__WORK TO COMPLETE__: Rewrite the lines of the material from the one containing "left hip: (573, 790, -9)" through the end, substituting "kneecap" for "knee" and leaving everything else unchanged.

__PROVIDED INFORMATION__:
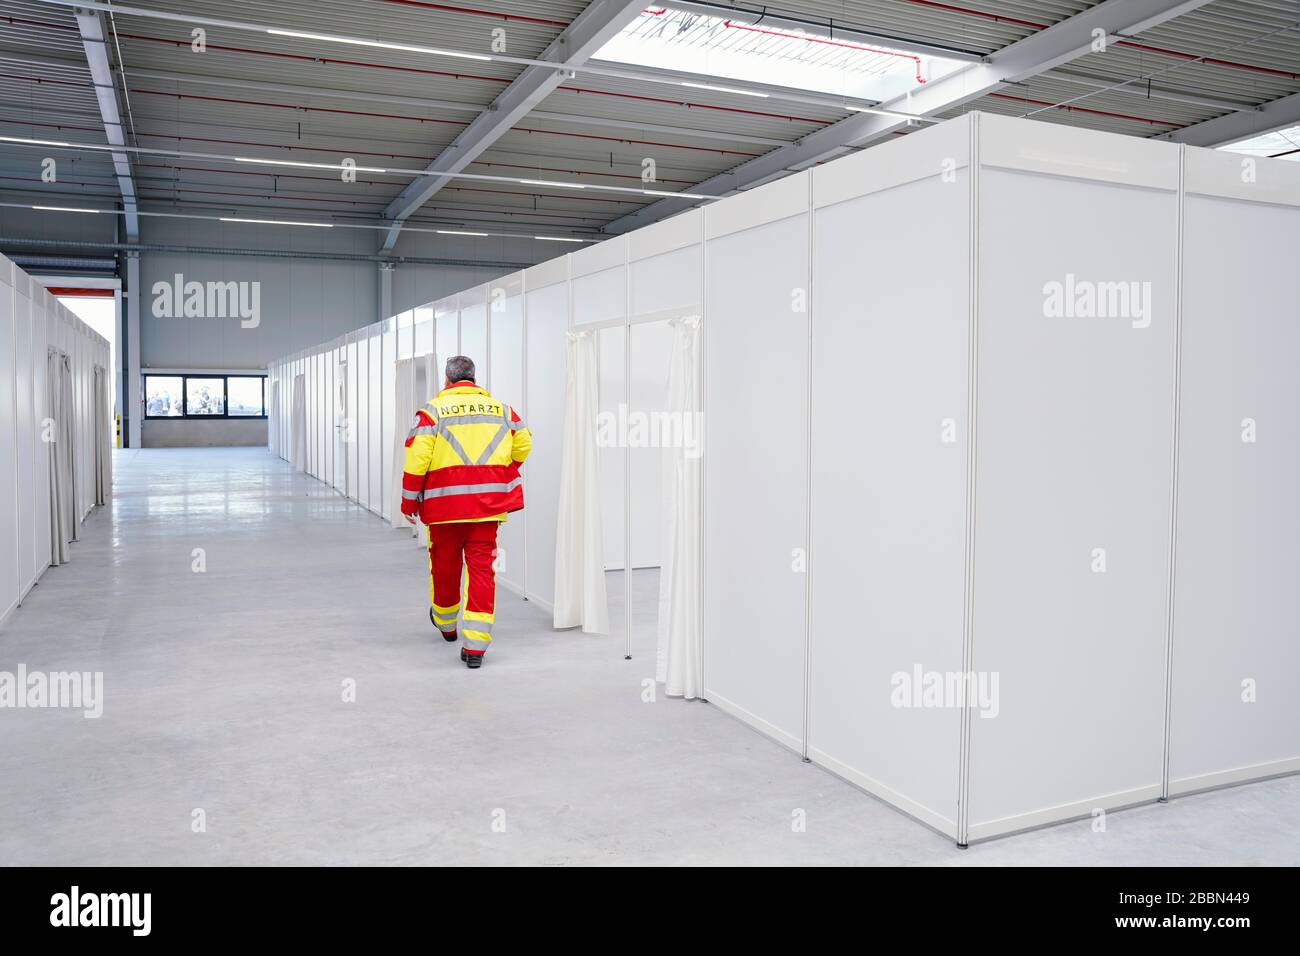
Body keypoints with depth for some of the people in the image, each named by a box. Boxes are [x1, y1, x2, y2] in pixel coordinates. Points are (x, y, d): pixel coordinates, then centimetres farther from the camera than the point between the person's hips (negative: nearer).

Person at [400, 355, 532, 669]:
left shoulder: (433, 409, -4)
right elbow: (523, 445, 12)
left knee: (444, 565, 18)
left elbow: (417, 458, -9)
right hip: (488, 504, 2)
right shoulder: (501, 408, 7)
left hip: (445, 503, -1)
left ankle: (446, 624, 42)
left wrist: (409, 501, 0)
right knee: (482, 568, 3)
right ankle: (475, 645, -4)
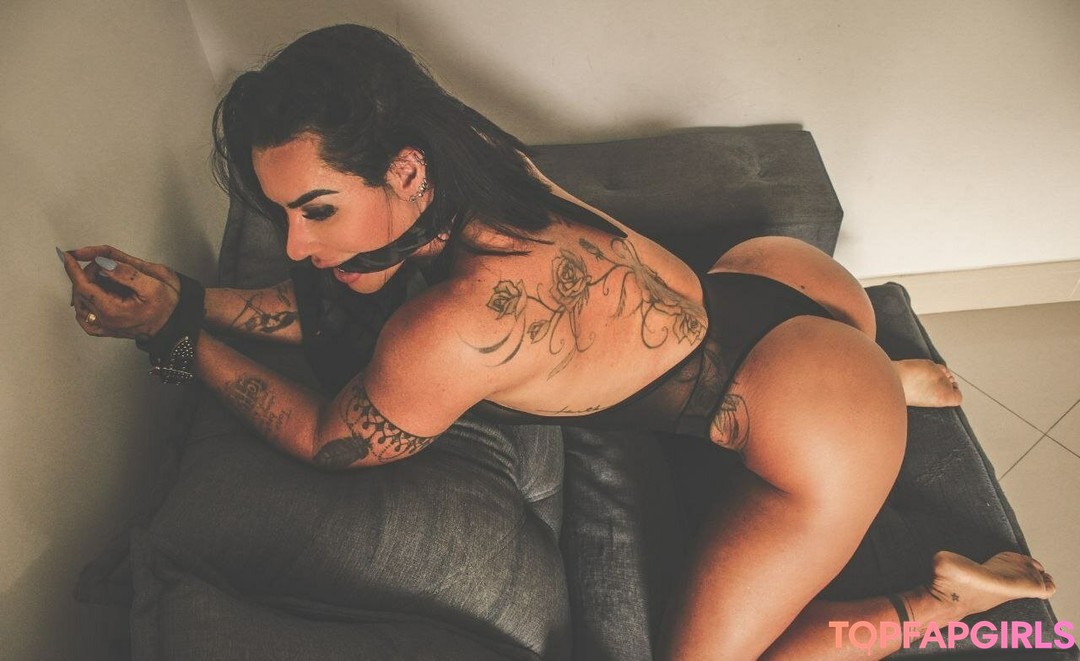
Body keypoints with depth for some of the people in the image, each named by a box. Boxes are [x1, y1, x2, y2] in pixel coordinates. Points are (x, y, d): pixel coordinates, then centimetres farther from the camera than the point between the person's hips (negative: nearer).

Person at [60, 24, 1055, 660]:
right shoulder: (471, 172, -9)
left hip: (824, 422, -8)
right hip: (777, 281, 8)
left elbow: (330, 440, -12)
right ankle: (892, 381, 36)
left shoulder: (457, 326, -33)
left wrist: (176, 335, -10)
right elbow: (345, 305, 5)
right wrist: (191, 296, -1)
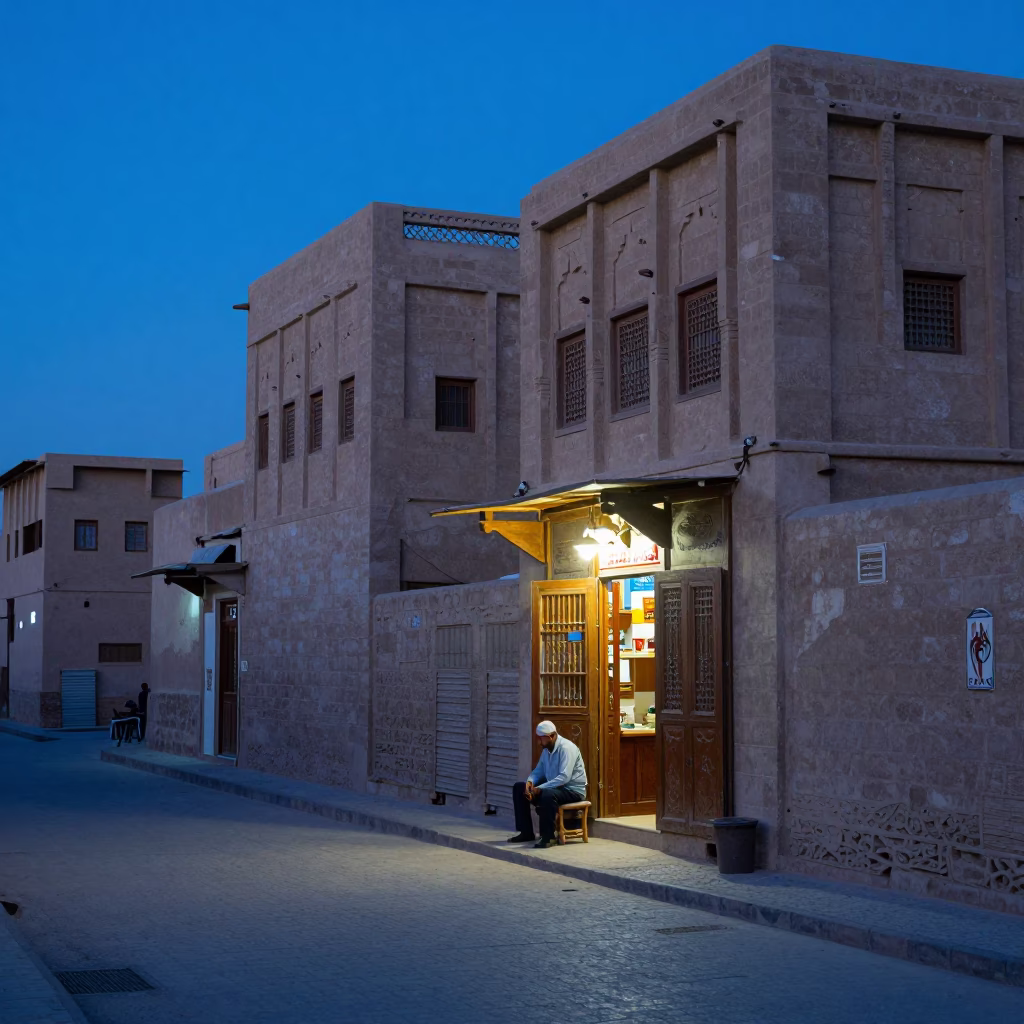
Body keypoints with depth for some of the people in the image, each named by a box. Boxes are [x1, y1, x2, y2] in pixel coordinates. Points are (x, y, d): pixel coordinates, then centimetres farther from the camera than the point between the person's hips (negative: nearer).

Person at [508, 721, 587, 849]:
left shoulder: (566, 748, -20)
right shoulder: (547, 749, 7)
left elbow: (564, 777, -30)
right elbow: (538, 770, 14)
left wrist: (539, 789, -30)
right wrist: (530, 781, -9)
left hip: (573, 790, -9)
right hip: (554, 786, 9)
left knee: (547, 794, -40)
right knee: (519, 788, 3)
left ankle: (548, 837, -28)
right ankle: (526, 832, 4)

__OUTPUT BELOW__:
left hip: (573, 790, -9)
right hip: (554, 786, 9)
left kneecap: (547, 794, -40)
right kneecap: (519, 788, 3)
left ankle: (548, 837, -28)
right ankle: (526, 832, 4)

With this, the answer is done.